2018年03月01日 00時09分12秒 | 洋画2016年

 ◎女神の見えざる手(2016年 アメリカ、フランス 132分)

 原題/Miss Sloane

 監督/ジョン・マッデン

 出演/マーク・ストロング アリソン・ピル マイケル・スタールバーグ サム・ウォーターストン

 

 ◎激震はゴキブリ

 たしかにジェシカ・チャステインのひとり舞台ではあったものの、きわめてよく練られた脚本で、時系列がバラバラに設定されてて、インドネシアのパーム油の関税について関係している議員の外遊接待をしたことで過剰接待にとられ、ジョン・リスゴーを議長にした公聴会に召喚されるところから始まったかとおもえば、それよりもずいぶん前らしき銃の規制強化法案の反対派のキャンペーンを断わって代理店をやめるところへと飛び、さらにさまざまに時が飛ぶ。最初はちょっとばかし戸惑ったけれども、どんどんと全体像が明らかになってくるにつれ、なるほど、この構成じゃないとダメだわねとおもうようになった。
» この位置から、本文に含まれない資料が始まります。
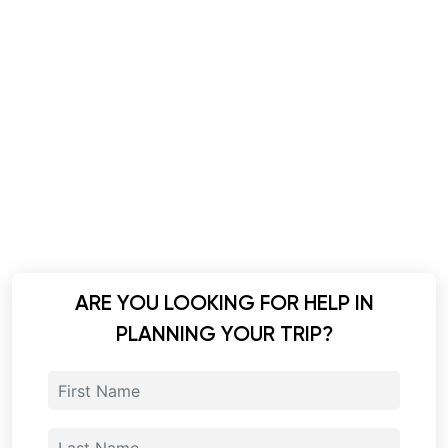
ARE YOU LOOKING FOR HELP IN
PLANNING YOUR TRIP?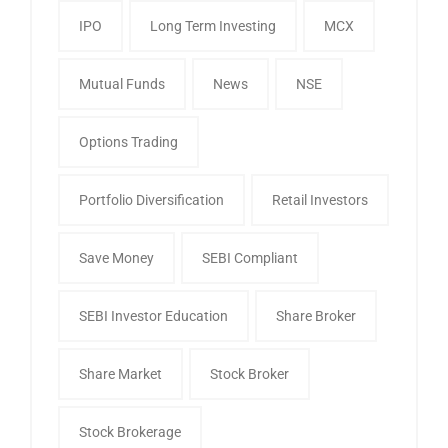
IPO
Long Term Investing
MCX
Mutual Funds
News
NSE
Options Trading
Portfolio Diversification
Retail Investors
Save Money
SEBI Compliant
SEBI Investor Education
Share Broker
Share Market
Stock Broker
Stock Brokerage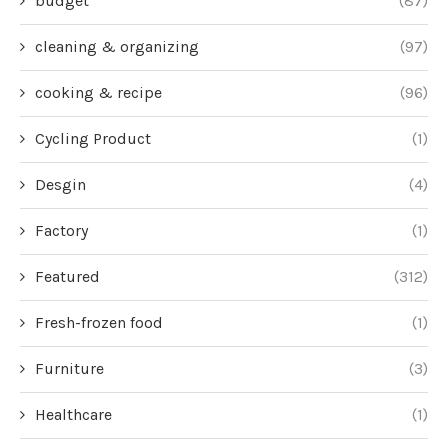
budget
(87)
cleaning & organizing
(97)
cooking & recipe
(96)
Cycling Product
(1)
Desgin
(4)
Factory
(1)
Featured
(312)
Fresh-frozen food
(1)
Furniture
(3)
Healthcare
(1)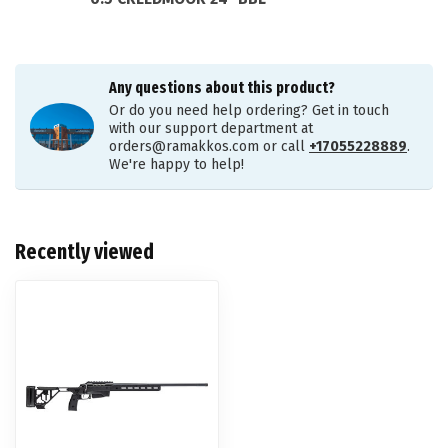
Any questions about this product?
Or do you need help ordering? Get in touch
with our support department at
orders@ramakkos.com
or call
+17055228889
.
We're happy to help!
Recently viewed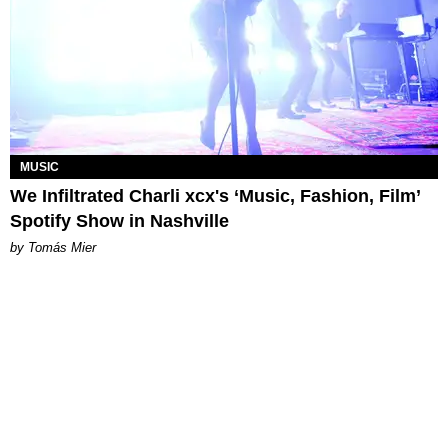
MUSIC
We Infiltrated Charli xcx's ‘Music, Fashion, Film’
Spotify Show in Nashville
by Tomás Mier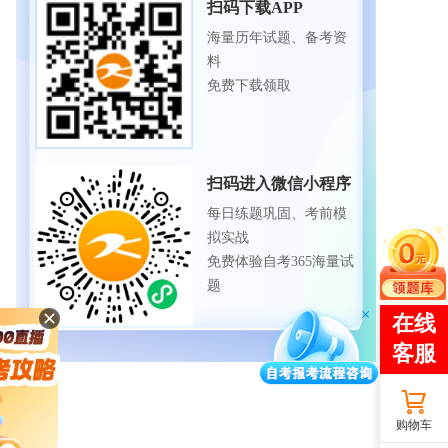
扫码下载APP
海量历年试题、备考资
料
免费下载领取
扫码进入微信小程序
每日练题巩固、考前模
拟实战
免费体验自考365海量试
题
购物车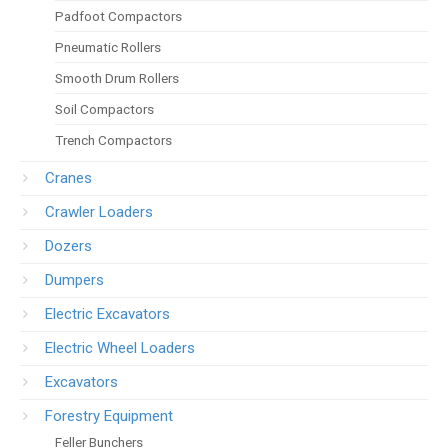
Padfoot Compactors
Pneumatic Rollers
Smooth Drum Rollers
Soil Compactors
Trench Compactors
Cranes
Crawler Loaders
Dozers
Dumpers
Electric Excavators
Electric Wheel Loaders
Excavators
Forestry Equipment
Feller Bunchers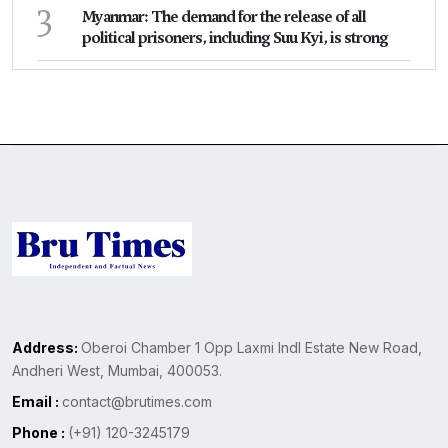
3
Myanmar: The demand for the release of all
political prisoners, including Suu Kyi, is strong
Address:
Oberoi Chamber 1 Opp Laxmi Indl Estate New Road,
Andheri West, Mumbai, 400053.
Email :
contact@brutimes.com
Phone :
(+91) 120-3245179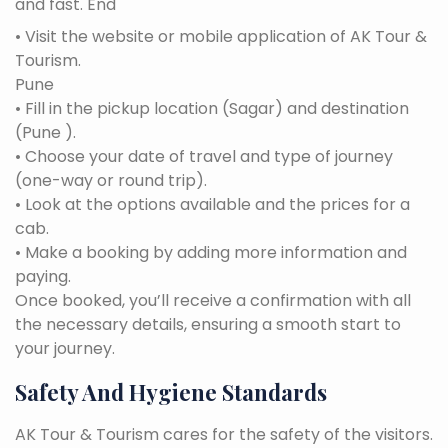
and fast. End
• Visit the website or mobile application of AK Tour &
Tourism.
Pune
• Fill in the pickup location (Sagar) and destination
(Pune ).
• Choose your date of travel and type of journey
(one-way or round trip).
• Look at the options available and the prices for a
cab.
• Make a booking by adding more information and
paying.
Once booked, you’ll receive a confirmation with all
the necessary details, ensuring a smooth start to
your journey.
Safety And Hygiene Standards
AK Tour & Tourism cares for the safety of the visitors.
 とはいえ、ジェシカ・チャステインの設定は、生まれ育ちはあんまりよろしくなかったのかもね、学生時代も辛かったんじゃないかなっておもわせるだけで、あとはしゃにむにがむしゃらに恐ろしいくらいに仕事に精を出しているキャリア・ウーマンを演じてて、しかも男娼を買い、結局は情にほだされちゃったりもするっていう、なんとも一般的な女性は眉を顰めそうな人物像になってる。これが好いのか悪いのかはわからないけど、最後のどんでん返しまで、見せてくれる。たしかに歯切れのいい編集と台詞回しで追いかけていくだけでも大変だったものの、いや、最後の裁判の推移には鳥肌が立ったわ。

 あ、ググ・バサ=ローの純粋な綺麗さが清涼剤みたいだったね。